● **Records for this exercise**:
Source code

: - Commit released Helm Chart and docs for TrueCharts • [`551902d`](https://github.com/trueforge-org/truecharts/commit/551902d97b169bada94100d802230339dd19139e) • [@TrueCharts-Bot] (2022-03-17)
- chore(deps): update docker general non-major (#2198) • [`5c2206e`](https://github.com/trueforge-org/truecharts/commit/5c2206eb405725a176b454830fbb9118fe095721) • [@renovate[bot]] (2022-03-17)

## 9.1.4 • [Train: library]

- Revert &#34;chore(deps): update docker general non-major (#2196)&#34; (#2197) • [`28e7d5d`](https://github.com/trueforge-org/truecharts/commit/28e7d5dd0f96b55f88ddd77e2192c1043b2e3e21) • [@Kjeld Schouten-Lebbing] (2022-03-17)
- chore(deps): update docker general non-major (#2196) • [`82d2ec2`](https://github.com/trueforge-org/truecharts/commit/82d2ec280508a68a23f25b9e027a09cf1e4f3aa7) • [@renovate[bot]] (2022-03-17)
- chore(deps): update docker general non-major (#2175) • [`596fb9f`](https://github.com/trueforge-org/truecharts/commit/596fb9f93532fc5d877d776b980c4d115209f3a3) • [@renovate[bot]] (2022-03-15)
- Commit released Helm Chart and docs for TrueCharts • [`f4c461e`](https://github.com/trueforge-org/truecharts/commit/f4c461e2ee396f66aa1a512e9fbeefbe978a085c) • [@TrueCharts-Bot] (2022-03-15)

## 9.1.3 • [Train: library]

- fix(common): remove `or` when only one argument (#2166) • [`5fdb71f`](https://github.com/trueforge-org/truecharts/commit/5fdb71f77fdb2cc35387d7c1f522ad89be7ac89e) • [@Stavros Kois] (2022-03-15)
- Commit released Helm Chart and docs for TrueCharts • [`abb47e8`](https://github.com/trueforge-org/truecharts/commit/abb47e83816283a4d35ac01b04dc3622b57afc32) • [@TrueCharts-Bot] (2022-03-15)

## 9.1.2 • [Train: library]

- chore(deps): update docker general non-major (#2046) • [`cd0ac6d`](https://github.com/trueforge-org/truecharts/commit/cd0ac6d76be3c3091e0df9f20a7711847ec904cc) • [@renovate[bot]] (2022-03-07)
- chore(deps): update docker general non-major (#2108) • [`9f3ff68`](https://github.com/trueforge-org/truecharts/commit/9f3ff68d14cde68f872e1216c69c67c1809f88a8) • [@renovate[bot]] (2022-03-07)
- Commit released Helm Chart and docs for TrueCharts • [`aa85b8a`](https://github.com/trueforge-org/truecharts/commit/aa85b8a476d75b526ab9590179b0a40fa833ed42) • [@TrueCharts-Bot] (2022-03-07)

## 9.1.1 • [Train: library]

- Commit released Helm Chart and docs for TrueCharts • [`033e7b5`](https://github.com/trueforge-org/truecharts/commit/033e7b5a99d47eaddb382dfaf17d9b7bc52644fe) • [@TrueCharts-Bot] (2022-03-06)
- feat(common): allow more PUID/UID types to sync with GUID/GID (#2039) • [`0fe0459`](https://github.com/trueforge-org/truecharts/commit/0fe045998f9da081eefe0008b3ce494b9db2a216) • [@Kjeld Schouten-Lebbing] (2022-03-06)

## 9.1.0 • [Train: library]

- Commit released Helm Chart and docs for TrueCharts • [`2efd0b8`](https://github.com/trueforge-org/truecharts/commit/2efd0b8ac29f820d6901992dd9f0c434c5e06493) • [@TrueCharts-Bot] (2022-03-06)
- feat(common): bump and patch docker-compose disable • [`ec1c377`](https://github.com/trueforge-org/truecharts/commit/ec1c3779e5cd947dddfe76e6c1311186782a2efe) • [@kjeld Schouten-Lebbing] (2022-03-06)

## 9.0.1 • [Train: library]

● **What to do**:
Could you repeat every line of the records above verbatim, without changing anything?

● **Solved exercise**:
Source code

: - Commit released Helm Chart and docs for TrueCharts • [`551902d`](https://github.com/trueforge-org/truecharts/commit/551902d97b169bada94100d802230339dd19139e) • [@TrueCharts-Bot] (2022-03-17)
- chore(deps): update docker general non-major (#2198) • [`5c2206e`](https://github.com/trueforge-org/truecharts/commit/5c2206eb405725a176b454830fbb9118fe095721) • [@renovate[bot]] (2022-03-17)

## 9.1.4 • [Train: library]

- Revert &#34;chore(deps): update docker general non-major (#2196)&#34; (#2197) • [`28e7d5d`](https://github.com/trueforge-org/truecharts/commit/28e7d5dd0f96b55f88ddd77e2192c1043b2e3e21) • [@Kjeld Schouten-Lebbing] (2022-03-17)
- chore(deps): update docker general non-major (#2196) • [`82d2ec2`](https://github.com/trueforge-org/truecharts/commit/82d2ec280508a68a23f25b9e027a09cf1e4f3aa7) • [@renovate[bot]] (2022-03-17)
- chore(deps): update docker general non-major (#2175) • [`596fb9f`](https://github.com/trueforge-org/truecharts/commit/596fb9f93532fc5d877d776b980c4d115209f3a3) • [@renovate[bot]] (2022-03-15)
- Commit released Helm Chart and docs for TrueCharts • [`f4c461e`](https://github.com/trueforge-org/truecharts/commit/f4c461e2ee396f66aa1a512e9fbeefbe978a085c) • [@TrueCharts-Bot] (2022-03-15)

## 9.1.3 • [Train: library]

- fix(common): remove `or` when only one argument (#2166) • [`5fdb71f`](https://github.com/trueforge-org/truecharts/commit/5fdb71f77fdb2cc35387d7c1f522ad89be7ac89e) • [@Stavros Kois] (2022-03-15)
- Commit released Helm Chart and docs for TrueCharts • [`abb47e8`](https://github.com/trueforge-org/truecharts/commit/abb47e83816283a4d35ac01b04dc3622b57afc32) • [@TrueCharts-Bot] (2022-03-15)

## 9.1.2 • [Train: library]

- chore(deps): update docker general non-major (#2046) • [`cd0ac6d`](https://github.com/trueforge-org/truecharts/commit/cd0ac6d76be3c3091e0df9f20a7711847ec904cc) • [@renovate[bot]] (2022-03-07)
- chore(deps): update docker general non-major (#2108) • [`9f3ff68`](https://github.com/trueforge-org/truecharts/commit/9f3ff68d14cde68f872e1216c69c67c1809f88a8) • [@renovate[bot]] (2022-03-07)
- Commit released Helm Chart and docs for TrueCharts • [`aa85b8a`](https://github.com/trueforge-org/truecharts/commit/aa85b8a476d75b526ab9590179b0a40fa833ed42) • [@TrueCharts-Bot] (2022-03-07)

## 9.1.1 • [Train: library]

- Commit released Helm Chart and docs for TrueCharts • [`033e7b5`](https://github.com/trueforge-org/truecharts/commit/033e7b5a99d47eaddb382dfaf17d9b7bc52644fe) • [@TrueCharts-Bot] (2022-03-06)
- feat(common): allow more PUID/UID types to sync with GUID/GID (#2039) • [`0fe0459`](https://github.com/trueforge-org/truecharts/commit/0fe045998f9da081eefe0008b3ce494b9db2a216) • [@Kjeld Schouten-Lebbing] (2022-03-06)

## 9.1.0 • [Train: library]

- Commit released Helm Chart and docs for TrueCharts • [`2efd0b8`](https://github.com/trueforge-org/truecharts/commit/2efd0b8ac29f820d6901992dd9f0c434c5e06493) • [@TrueCharts-Bot] (2022-03-06)
- feat(common): bump and patch docker-compose disable • [`ec1c377`](https://github.com/trueforge-org/truecharts/commit/ec1c3779e5cd947dddfe76e6c1311186782a2efe) • [@kjeld Schouten-Lebbing] (2022-03-06)

## 9.0.1 • [Train: library]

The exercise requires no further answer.